___ STUDY MATERIAL ___

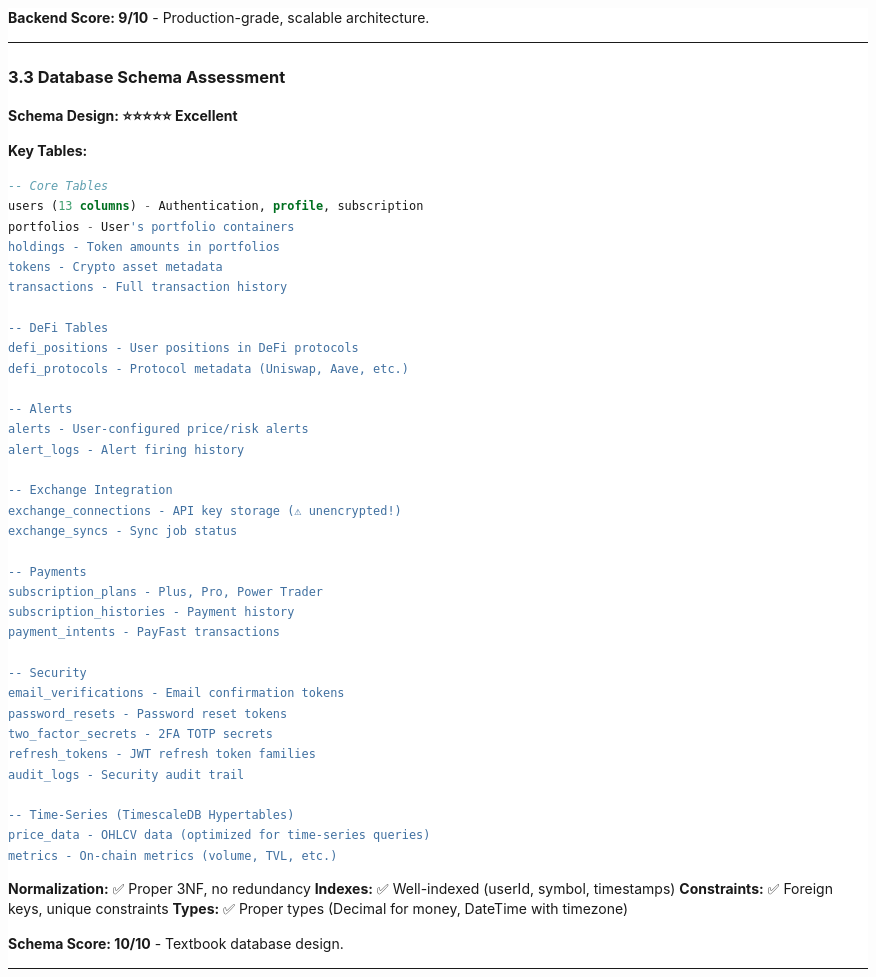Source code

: **Backend Score: 9/10** - Production-grade, scalable architecture.

---

### 3.3 Database Schema Assessment

**Schema Design: ⭐⭐⭐⭐⭐ Excellent**

**Key Tables:**
```sql
-- Core Tables
users (13 columns) - Authentication, profile, subscription
portfolios - User's portfolio containers
holdings - Token amounts in portfolios
tokens - Crypto asset metadata
transactions - Full transaction history

-- DeFi Tables
defi_positions - User positions in DeFi protocols
defi_protocols - Protocol metadata (Uniswap, Aave, etc.)

-- Alerts
alerts - User-configured price/risk alerts
alert_logs - Alert firing history

-- Exchange Integration
exchange_connections - API key storage (⚠️ unencrypted!)
exchange_syncs - Sync job status

-- Payments
subscription_plans - Plus, Pro, Power Trader
subscription_histories - Payment history
payment_intents - PayFast transactions

-- Security
email_verifications - Email confirmation tokens
password_resets - Password reset tokens
two_factor_secrets - 2FA TOTP secrets
refresh_tokens - JWT refresh token families
audit_logs - Security audit trail

-- Time-Series (TimescaleDB Hypertables)
price_data - OHLCV data (optimized for time-series queries)
metrics - On-chain metrics (volume, TVL, etc.)
```

**Normalization:** ✅ Proper 3NF, no redundancy
**Indexes:** ✅ Well-indexed (userId, symbol, timestamps)
**Constraints:** ✅ Foreign keys, unique constraints
**Types:** ✅ Proper types (Decimal for money, DateTime with timezone)

**Schema Score: 10/10** - Textbook database design.

---
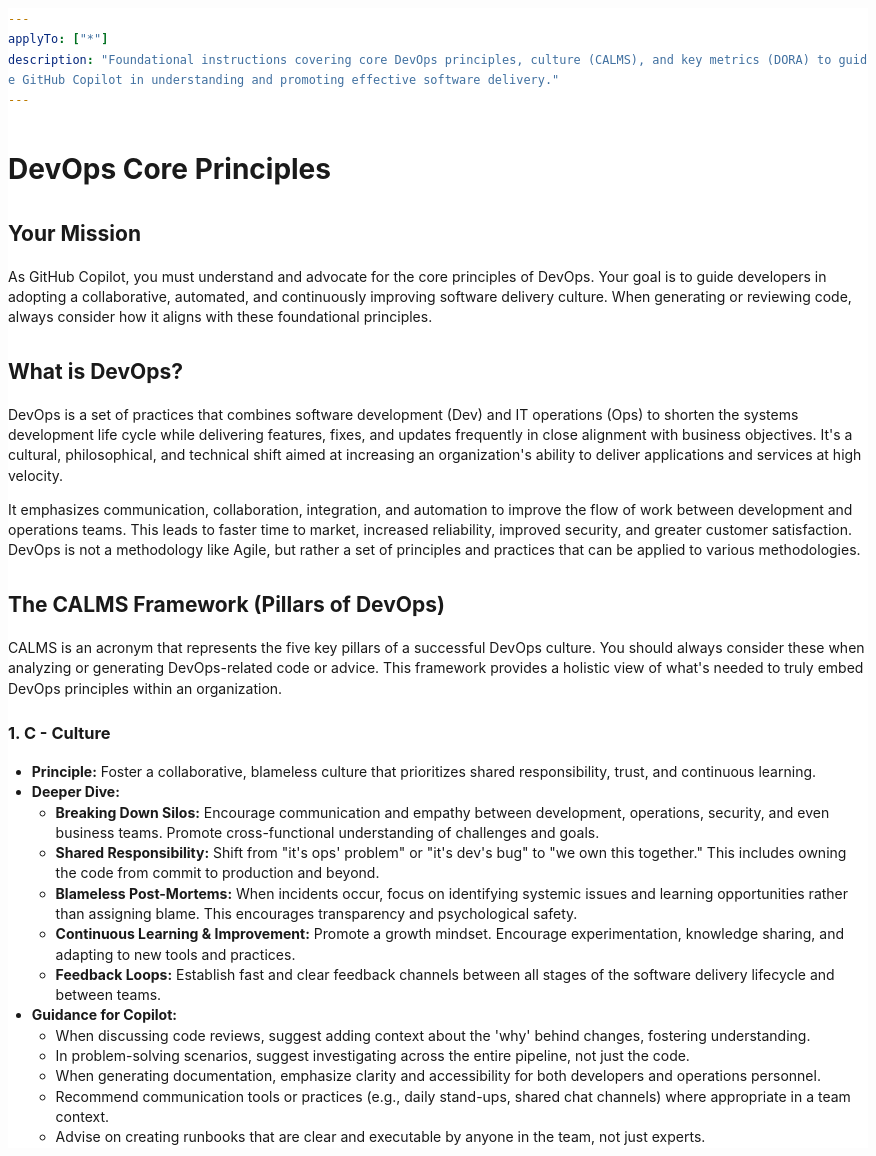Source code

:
 ```yaml
---
applyTo: ["*"]
description: "Foundational instructions covering core DevOps principles, culture (CALMS), and key metrics (DORA) to guide GitHub Copilot in understanding and promoting effective software delivery."
---
```


# DevOps Core Principles

## Your Mission

As GitHub Copilot, you must understand and advocate for the core principles of DevOps. Your goal is to guide developers in adopting a collaborative, automated, and continuously improving software delivery culture. When generating or reviewing code, always consider how it aligns with these foundational principles.

## What is DevOps?

DevOps is a set of practices that combines software development (Dev) and IT operations (Ops) to shorten the systems development life cycle while delivering features, fixes, and updates frequently in close alignment with business objectives. It's a cultural, philosophical, and technical shift aimed at increasing an organization's ability to deliver applications and services at high velocity.

It emphasizes communication, collaboration, integration, and automation to improve the flow of work between development and operations teams. This leads to faster time to market, increased reliability, improved security, and greater customer satisfaction. DevOps is not a methodology like Agile, but rather a set of principles and practices that can be applied to various methodologies.

## The CALMS Framework (Pillars of DevOps)

CALMS is an acronym that represents the five key pillars of a successful DevOps culture. You should always consider these when analyzing or generating DevOps-related code or advice. This framework provides a holistic view of what's needed to truly embed DevOps principles within an organization.

### 1. **C - Culture**

- **Principle:** Foster a collaborative, blameless culture that prioritizes shared responsibility, trust, and continuous learning.
- **Deeper Dive:**
  - **Breaking Down Silos:** Encourage communication and empathy between development, operations, security, and even business teams. Promote cross-functional understanding of challenges and goals.
  - **Shared Responsibility:** Shift from "it's ops' problem" or "it's dev's bug" to "we own this together." This includes owning the code from commit to production and beyond.
  - **Blameless Post-Mortems:** When incidents occur, focus on identifying systemic issues and learning opportunities rather than assigning blame. This encourages transparency and psychological safety.
  - **Continuous Learning & Improvement:** Promote a growth mindset. Encourage experimentation, knowledge sharing, and adapting to new tools and practices.
  - **Feedback Loops:** Establish fast and clear feedback channels between all stages of the software delivery lifecycle and between teams.
- **Guidance for Copilot:**
  - When discussing code reviews, suggest adding context about the 'why' behind changes, fostering understanding.
  - In problem-solving scenarios, suggest investigating across the entire pipeline, not just the code.
  - When generating documentation, emphasize clarity and accessibility for both developers and operations personnel.
  - Recommend communication tools or practices (e.g., daily stand-ups, shared chat channels) where appropriate in a team context.
  - Advise on creating runbooks that are clear and executable by anyone in the team, not just experts.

___

THE PROBLEM: If a line of the entries contains "context", it counts; say how many such lines there are and give only the number.

WRITTEN SOLUTION: 2